Any married couple (or those living together in a state-recognized common-law marriage or who are still married but waiting a final divorce decree) can elect to file jointly or separately. But if you're in those categories and choose to file separate tax returns, both taxpayers have to agree to do so, and both have to agree to either itemize deductions on Schedule A or claim the standard deduction.
According to the most recent IRS data, only about 5 percent of all married taxpayers filed separate tax returns, which seems surprisingly low.

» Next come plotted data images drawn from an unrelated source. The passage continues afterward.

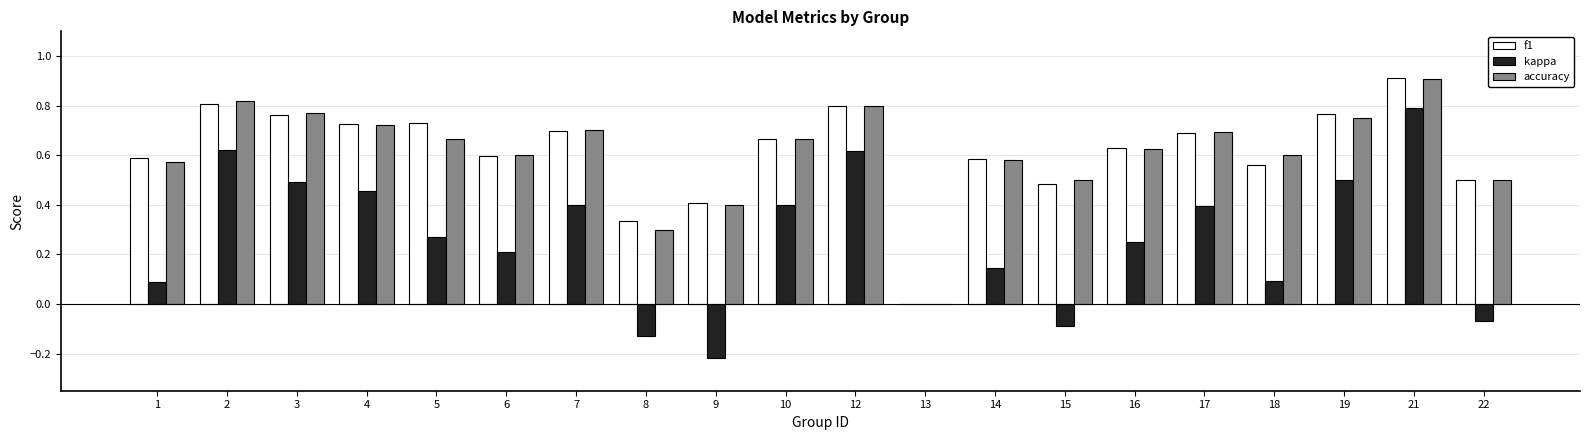

At which category is the sum across all series the highest?

21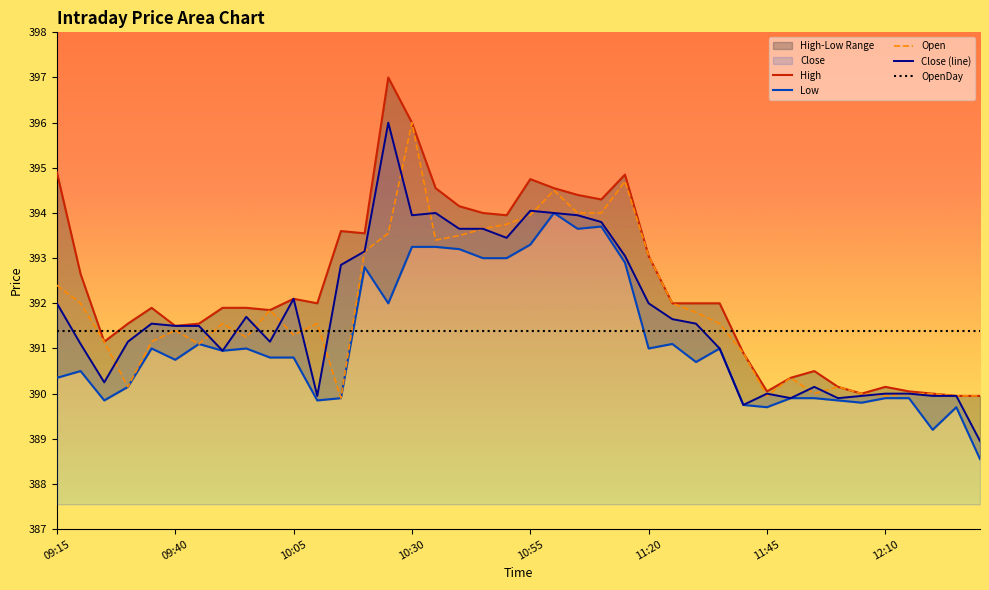

What is the spread (max minus min) of values at 27?

1.3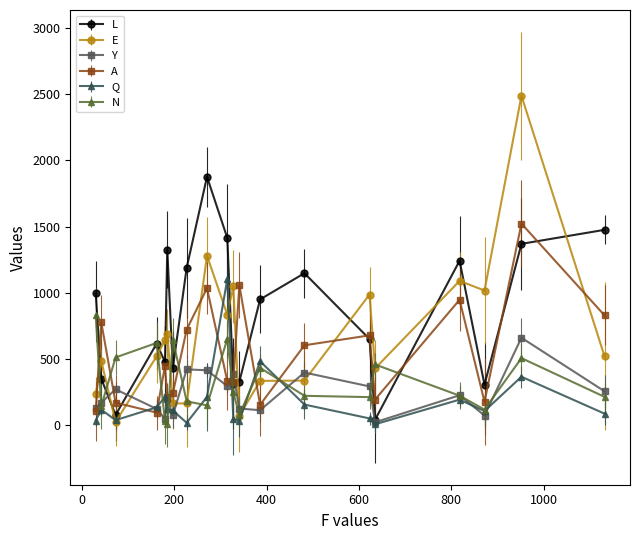

List the series in order of their peak value, lowest first.

Y, N, Q, A, L, E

It's important to note that filing separate tax returns doesn't result in allowing each person to fall into a lower tax brackets and thus pay less tax. It doesn't work that way. The taxable income brackets for married filing separately are exactly half of brackets for married filing jointly. For example, the taxable income bracket where the 28 percent tax rate begins for marrieds filing jointly is $151,200 and for married filing separately is $75,600.
Still, sometimes filing separate tax returns can result in paying less overall taxes. Here are a couple of things to consider:
Unreimbursed medical expenses
Unreimbursed out-of-pocket medical expenses can be claimed as an itemized deduction for amounts that exceed 1o percent of the taxpayer's adjusted gross income. But if a couple has AGI of $100,000, and one spouse has incurred $10,000 of out-of-pocket medical expenses, none of this would be eligible as an itemized deduction.
But if this couple files separately, and the one who incurred the medical expenses has AGI of $40,000, then $6,000 of the medical expenses could be eligible to be claimed as a deduction. Combined with other allowable deductions, this could significantly exceed the standard deduction for separate filers, which is $6,300 for each.
Miscellaneous deductions that can be claimed on Schedule A can also lower taxable income. But to do so, these deductions must first exceed 2 percent of AGI. So, if one spouse has paid a significant amount of costs for things like union dues, job search costs and unreimbursed business expenses, it may be worthwhile to file separately. You (or your tax pro) can prepare your tax returns under both filing statuses and compare the total liability under each option. Don't forget to include the results for your state tax returns when you do this.
Who do you trust?
Finally, a good reason to file separately is when you don't feel comfortable taking full responsibility for a tax return filed jointly with your spouse. Both spouses must sign a jointly filed return, and each one is responsible for the completeness and accuracy of the entire tax return. And each will each bear full responsibility to the IRS for any additional tax, penalty or interest due on an incorrect tax return.
If you don't want to merge your tax life with your partner's, choosing the separate filing status offers a level of financial protection because you're responsible only for your own separately filed tax return.